■ EXCERPTED TEXT ■
-- -- --
The Lame Duck Period: Trading With Reduced Accountability
Perhaps the most ethically concerning pattern in election-year trading is what happens during the lame duck period — the weeks between the election and the seating of the new Congress in January. During this window, members who have lost their seats or chosen to retire are still serving in Congress, still have access to classified briefings and committee information, but face dramatically reduced political accountability.
A member who has been defeated in November will not face voters again. A retiring member has already chosen to leave. In both cases, the political incentives that normally constrain trading behavior — fear of negative headlines, concern about primary challenges, desire to maintain a reputation for integrity — are substantially weakened. The result, visible in the data, is often an increase in trading activity by departing members.
The lame duck trading phenomenon is explored in detail in our dedicated article, but the key insight is that election years create a window where the usual constraints on congressional trading are at their weakest. This is one of the strongest arguments for extending trading restrictions beyond a member's active service or requiring a cooling-off period after leaving office.
Historical Data: The 2016-2024 Election Cycles
Looking at election cycles from 2016 through 2024 reveals consistent patterns with some variation based on the specific political circumstances of each cycle.
2016: The unexpected outcome of the presidential election produced dramatic post-election repositioning. Members who had positioned for a Clinton presidency — overweighting healthcare and clean energy — scrambled to adjust. Financial and energy stocks saw significant buying in the weeks after the election as members anticipated deregulation and fossil fuel-friendly policies.
2018: The midterm elections, which produced a Democratic House majority, led to repositioning around expectations of divided government. Healthcare stocks were particularly active as members assessed the implications for ACA repeal efforts. Trading volume during the pre-election period was notably lower than in non-election years, consistent with the general pattern.
2020: The COVID-19 pandemic made 2020 an anomalous year for congressional trading overall, with the pre-election trading pattern disrupted by the extraordinary levels of trading activity throughout the year. However, the post-election repositioning was clearly visible, with clean energy, infrastructure, and healthcare stocks seeing increased activity.
2022: The midterm cycle showed a pronounced pre-election pullback beginning in August and extending through early November. Post-election trading reflected expectations of legislative gridlock under divided government.
-- -- --
■ SUPPLIED RECORDS ■
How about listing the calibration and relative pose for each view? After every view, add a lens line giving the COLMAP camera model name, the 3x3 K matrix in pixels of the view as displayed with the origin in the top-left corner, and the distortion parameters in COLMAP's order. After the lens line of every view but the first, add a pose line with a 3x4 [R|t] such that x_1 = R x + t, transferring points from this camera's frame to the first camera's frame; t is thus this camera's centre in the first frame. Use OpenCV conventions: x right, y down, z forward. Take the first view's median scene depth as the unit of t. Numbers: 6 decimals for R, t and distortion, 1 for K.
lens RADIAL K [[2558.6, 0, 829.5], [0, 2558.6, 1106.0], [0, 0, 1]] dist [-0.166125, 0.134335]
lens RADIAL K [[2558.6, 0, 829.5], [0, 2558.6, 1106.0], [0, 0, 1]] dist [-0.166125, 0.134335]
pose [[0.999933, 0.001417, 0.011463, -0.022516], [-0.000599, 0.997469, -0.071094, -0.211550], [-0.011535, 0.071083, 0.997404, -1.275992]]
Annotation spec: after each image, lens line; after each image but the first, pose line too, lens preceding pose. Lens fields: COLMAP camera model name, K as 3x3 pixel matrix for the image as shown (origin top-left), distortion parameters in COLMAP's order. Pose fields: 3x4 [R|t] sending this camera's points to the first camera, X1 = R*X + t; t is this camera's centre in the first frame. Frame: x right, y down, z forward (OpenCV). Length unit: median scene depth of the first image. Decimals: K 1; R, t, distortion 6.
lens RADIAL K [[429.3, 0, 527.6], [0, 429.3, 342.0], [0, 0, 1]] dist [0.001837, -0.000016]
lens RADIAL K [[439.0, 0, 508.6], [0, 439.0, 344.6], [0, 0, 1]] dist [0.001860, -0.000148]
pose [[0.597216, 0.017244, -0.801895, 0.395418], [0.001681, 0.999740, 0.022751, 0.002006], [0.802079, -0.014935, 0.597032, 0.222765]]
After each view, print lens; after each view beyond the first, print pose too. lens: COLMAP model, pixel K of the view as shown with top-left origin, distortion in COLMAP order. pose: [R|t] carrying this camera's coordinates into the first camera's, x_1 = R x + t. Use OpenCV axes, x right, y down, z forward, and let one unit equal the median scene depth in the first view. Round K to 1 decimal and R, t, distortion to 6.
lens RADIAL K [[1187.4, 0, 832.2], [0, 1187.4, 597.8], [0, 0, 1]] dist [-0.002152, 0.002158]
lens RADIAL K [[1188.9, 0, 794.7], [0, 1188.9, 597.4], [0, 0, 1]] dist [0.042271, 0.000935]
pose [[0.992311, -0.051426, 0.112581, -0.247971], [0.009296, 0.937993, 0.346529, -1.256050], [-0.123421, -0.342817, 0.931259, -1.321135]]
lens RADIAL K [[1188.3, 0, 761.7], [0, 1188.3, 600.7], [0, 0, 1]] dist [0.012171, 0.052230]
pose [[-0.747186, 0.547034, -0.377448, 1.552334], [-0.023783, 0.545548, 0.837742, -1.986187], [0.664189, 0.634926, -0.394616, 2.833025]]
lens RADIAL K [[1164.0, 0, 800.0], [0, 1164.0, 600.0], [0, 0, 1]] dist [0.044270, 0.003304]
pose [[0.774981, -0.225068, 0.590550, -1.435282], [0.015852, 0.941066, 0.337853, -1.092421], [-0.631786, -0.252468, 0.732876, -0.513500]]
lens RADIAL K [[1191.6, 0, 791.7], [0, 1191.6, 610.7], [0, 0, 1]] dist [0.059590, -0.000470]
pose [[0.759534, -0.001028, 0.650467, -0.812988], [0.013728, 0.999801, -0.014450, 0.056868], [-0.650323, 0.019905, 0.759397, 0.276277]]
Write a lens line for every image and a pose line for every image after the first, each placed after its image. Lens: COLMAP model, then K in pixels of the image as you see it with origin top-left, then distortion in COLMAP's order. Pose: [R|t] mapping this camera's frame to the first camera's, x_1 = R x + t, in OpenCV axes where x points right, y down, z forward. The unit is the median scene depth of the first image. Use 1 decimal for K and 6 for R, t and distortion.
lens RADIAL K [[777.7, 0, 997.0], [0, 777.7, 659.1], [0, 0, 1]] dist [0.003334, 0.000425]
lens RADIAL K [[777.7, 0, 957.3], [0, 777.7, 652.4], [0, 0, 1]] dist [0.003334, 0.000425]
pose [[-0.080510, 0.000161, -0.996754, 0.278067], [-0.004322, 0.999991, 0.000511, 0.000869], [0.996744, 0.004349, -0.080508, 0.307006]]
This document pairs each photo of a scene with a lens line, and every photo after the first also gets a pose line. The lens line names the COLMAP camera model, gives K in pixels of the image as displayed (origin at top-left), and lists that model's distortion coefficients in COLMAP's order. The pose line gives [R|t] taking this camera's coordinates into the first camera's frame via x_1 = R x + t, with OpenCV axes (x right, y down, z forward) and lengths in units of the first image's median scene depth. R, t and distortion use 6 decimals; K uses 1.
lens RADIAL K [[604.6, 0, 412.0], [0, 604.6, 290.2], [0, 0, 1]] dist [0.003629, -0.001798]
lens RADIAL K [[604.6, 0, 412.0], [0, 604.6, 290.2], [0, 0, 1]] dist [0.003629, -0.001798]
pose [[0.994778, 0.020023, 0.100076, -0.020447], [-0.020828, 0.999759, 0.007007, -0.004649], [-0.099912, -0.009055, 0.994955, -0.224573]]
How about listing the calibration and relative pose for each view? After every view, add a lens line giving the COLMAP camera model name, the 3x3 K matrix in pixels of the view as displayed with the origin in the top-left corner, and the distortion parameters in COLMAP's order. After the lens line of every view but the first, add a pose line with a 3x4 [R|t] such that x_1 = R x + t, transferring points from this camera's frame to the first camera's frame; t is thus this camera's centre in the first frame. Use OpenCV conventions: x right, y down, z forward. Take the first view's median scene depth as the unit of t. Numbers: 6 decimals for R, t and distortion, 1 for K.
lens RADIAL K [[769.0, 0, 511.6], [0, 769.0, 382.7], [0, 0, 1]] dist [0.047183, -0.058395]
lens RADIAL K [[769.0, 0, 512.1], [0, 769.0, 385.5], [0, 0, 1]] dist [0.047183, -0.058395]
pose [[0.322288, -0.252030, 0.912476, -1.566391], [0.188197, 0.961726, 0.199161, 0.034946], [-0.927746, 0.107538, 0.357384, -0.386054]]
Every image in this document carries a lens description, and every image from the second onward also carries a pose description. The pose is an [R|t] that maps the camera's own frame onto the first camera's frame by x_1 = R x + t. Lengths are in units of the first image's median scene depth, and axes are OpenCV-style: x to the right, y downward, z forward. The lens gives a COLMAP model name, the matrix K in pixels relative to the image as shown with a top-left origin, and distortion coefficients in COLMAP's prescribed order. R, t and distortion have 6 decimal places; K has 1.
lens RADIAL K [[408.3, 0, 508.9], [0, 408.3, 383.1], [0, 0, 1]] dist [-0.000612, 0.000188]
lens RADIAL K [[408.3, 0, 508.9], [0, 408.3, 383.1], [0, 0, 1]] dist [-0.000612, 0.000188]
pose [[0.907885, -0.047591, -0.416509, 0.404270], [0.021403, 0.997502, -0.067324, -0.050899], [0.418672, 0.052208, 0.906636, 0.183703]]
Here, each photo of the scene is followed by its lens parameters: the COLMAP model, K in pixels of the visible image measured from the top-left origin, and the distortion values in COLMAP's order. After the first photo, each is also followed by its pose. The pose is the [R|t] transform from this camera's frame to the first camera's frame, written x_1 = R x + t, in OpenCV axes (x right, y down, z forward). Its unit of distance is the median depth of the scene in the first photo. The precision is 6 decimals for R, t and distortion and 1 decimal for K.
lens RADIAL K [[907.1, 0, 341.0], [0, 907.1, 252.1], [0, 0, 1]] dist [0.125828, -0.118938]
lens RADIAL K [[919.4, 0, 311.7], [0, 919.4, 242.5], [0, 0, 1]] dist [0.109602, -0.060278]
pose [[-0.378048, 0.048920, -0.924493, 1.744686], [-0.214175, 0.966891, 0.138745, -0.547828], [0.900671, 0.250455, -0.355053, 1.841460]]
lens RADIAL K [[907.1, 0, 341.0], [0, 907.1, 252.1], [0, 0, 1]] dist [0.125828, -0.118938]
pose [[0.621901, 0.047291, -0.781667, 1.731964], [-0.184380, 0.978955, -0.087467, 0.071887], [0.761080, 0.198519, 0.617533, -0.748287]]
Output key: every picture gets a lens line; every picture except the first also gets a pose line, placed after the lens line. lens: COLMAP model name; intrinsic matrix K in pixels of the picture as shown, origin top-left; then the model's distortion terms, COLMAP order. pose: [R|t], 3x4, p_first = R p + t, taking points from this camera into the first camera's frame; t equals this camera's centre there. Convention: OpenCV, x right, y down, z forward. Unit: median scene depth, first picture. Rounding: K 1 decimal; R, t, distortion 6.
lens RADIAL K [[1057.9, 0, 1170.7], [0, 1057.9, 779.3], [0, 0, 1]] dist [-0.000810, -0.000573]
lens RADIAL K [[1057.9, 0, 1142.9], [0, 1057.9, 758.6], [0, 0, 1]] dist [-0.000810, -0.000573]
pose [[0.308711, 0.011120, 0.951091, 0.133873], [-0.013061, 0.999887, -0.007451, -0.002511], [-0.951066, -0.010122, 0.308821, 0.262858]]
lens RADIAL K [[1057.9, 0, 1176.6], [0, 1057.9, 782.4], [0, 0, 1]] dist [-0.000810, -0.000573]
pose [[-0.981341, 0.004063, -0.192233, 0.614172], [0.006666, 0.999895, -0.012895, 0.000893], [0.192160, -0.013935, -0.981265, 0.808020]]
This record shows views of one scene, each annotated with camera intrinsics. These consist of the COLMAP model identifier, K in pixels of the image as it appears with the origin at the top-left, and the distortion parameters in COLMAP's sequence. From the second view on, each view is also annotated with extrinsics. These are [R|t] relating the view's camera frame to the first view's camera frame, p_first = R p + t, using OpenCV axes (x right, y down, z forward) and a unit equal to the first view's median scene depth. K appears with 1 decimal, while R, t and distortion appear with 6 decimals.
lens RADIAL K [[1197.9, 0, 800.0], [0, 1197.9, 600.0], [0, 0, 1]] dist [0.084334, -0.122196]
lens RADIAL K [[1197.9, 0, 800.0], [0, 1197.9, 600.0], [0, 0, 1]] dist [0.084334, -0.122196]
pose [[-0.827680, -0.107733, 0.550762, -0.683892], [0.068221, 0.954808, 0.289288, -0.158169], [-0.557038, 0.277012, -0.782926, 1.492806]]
-- -- --
■ PROBLEMS TO WORK ON ■
1. Copy the passage on congressional trading in election years word for word, from "2016: The unexpected" to "fossil fuel-friendly policies.".
2. According to the passage on congressional trading in election years, why does trading by departing members often go up during the lame duck period? Answer in one to three sentences.

■ ANSWERS TO EACH TASK ■
1.
2016: The unexpected outcome of the presidential election produced dramatic post-election repositioning. Members who had positioned for a Clinton presidency — overweighting healthcare and clean energy — scrambled to adjust. Financial and energy stocks saw significant buying in the weeks after the election as members anticipated deregulation and fossil fuel-friendly policies.

2. A defeated member will not face voters again, and a retiring member has already chosen to leave. For both, the usual checks on trading (fear of negative headlines, concern about primary challenges, and the wish to keep a reputation for integrity) are much weaker. They still serve in Congress and still have access to classified briefings and committee information.